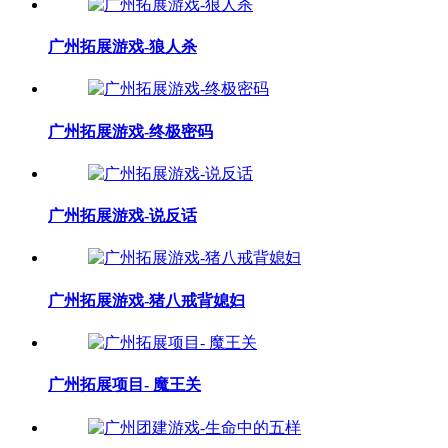
广州拓展游戏-狼人杀
广州拓展游戏-终极密码
广州拓展游戏-说反话
广州拓展游戏-猪八戒背媳妇
广州拓展项目- 魔王关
*-*-*
**What you are asked to do:** Give the text lines in the data above as a JSON array of strings, one string per line, with blank lines omitted. Exclude the pictures from the output.

**Worked solution:**
[
  "广州拓展游戏-狼人杀",
  "广州拓展游戏-终极密码",
  "广州拓展游戏-说反话",
  "广州拓展游戏-猪八戒背媳妇",
  "广州拓展项目- 魔王关"
]